Sebbene l’impunità per i crimini nei loro confronti sia leggermente diminuita rispetto a qualche anno fa, tuttavia il numero di sparizioni, attacchi digitali e morti risulta ancora inaccettabile ed eccessivamente alto. Giornalisti sono stati assassinati per strada o nei loro veicoli, altri sono stati rapiti per poi essere trovati morti. Diversi sono stati uccisi davanti ai membri della famiglia, compresi i loro figli. Aumentano le donne giornaliste uccise.

Stando alle risultanze del report UNESCO, nel corso del 2022 sei paesi hanno reso noti sviluppi nuovi o in corso in tema di monitoraggio e segnalazione di crimini contro i giornalisti. Sono Ecuador, Grecia, Maldive, Palestina, Paraguay e Filippine.

Dieci paesi hanno fatto timidi passi avanti in fatto di prevenzione dei reati contro i reporters e i giornalisti. Sono Colombia, Kirghizistan, Messico, Myanmar, Paesi Bassi, Nigeria, Palestina, Filippine, Federazione Russa, Slovacchia.

Tredici paesi hanno condiviso gli sviluppi delle misure sulla protezione dei giornalisti.
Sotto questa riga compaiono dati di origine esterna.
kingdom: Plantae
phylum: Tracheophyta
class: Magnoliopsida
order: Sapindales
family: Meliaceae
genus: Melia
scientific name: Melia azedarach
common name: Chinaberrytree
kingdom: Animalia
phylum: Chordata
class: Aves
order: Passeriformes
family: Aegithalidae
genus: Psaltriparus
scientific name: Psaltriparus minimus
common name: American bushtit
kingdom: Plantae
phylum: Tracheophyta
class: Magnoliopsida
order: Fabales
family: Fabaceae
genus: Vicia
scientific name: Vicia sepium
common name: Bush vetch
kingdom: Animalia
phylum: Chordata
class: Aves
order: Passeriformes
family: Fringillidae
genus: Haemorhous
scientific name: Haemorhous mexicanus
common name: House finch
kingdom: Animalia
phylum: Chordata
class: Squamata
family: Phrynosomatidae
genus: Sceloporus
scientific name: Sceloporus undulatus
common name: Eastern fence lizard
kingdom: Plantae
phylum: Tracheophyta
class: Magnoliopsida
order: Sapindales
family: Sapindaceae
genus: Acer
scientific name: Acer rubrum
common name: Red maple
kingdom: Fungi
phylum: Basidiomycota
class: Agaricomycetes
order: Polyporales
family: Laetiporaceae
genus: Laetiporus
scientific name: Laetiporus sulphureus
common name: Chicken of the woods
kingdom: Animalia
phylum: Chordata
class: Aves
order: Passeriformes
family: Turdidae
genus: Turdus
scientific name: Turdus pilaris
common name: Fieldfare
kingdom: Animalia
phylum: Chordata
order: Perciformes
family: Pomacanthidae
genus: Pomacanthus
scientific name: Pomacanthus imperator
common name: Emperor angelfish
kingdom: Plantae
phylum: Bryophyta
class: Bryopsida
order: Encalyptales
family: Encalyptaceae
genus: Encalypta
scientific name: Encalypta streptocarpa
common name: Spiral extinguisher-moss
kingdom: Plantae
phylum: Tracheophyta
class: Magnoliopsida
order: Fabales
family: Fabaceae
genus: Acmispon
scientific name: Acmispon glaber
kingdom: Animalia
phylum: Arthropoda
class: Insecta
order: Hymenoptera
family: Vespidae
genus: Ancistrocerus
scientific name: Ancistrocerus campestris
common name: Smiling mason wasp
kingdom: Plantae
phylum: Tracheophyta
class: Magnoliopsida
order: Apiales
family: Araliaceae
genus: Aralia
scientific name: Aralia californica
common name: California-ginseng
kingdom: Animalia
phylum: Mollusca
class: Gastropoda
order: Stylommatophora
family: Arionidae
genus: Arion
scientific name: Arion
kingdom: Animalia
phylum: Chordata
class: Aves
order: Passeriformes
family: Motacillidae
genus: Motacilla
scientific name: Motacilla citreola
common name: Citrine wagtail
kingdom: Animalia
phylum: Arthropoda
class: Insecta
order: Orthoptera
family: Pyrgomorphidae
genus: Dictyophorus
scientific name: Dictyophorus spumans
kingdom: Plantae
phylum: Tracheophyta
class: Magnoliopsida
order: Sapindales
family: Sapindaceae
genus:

Sono Brasile, Colombia, Ecuador, Guatemala, Iraq, Maldive, Messico, Myanmar, Paesi Bassi, Paraguay, Filippine, Tanzania e Regno Unito di Gran Bretagna e Irlanda del Nord.

Bahrain, Colombia, Georgia, Guatemala, Messico, Paraguay, Filippine e Somalia sono gli otto paesi che hanno riferito di iniziative e meccanismi nuovi o in corso relativi al perseguimento dei crimini contro i giornalisti.

La risoluzione del Consiglio per i diritti umani

Nell’ottobre 2022, il Consiglio per i diritti umani ha adottato la risoluzione A/HRC/51/L.14 sulla sicurezza dei giornalisti, invitando gli Stati a rafforzare le misure per prevenire, proteggere e perseguire casi di violenza, minacce e attacchi contro giornalisti e operatori dei media.

L’Assemblea generale delle Nazioni Unite nella sua settantaseiesima sessione nel dicembre 2021 ha adottato la risoluzione A/RES/76/173 (2021) sulla sicurezza dei giornalisti e la questione dell’impunità.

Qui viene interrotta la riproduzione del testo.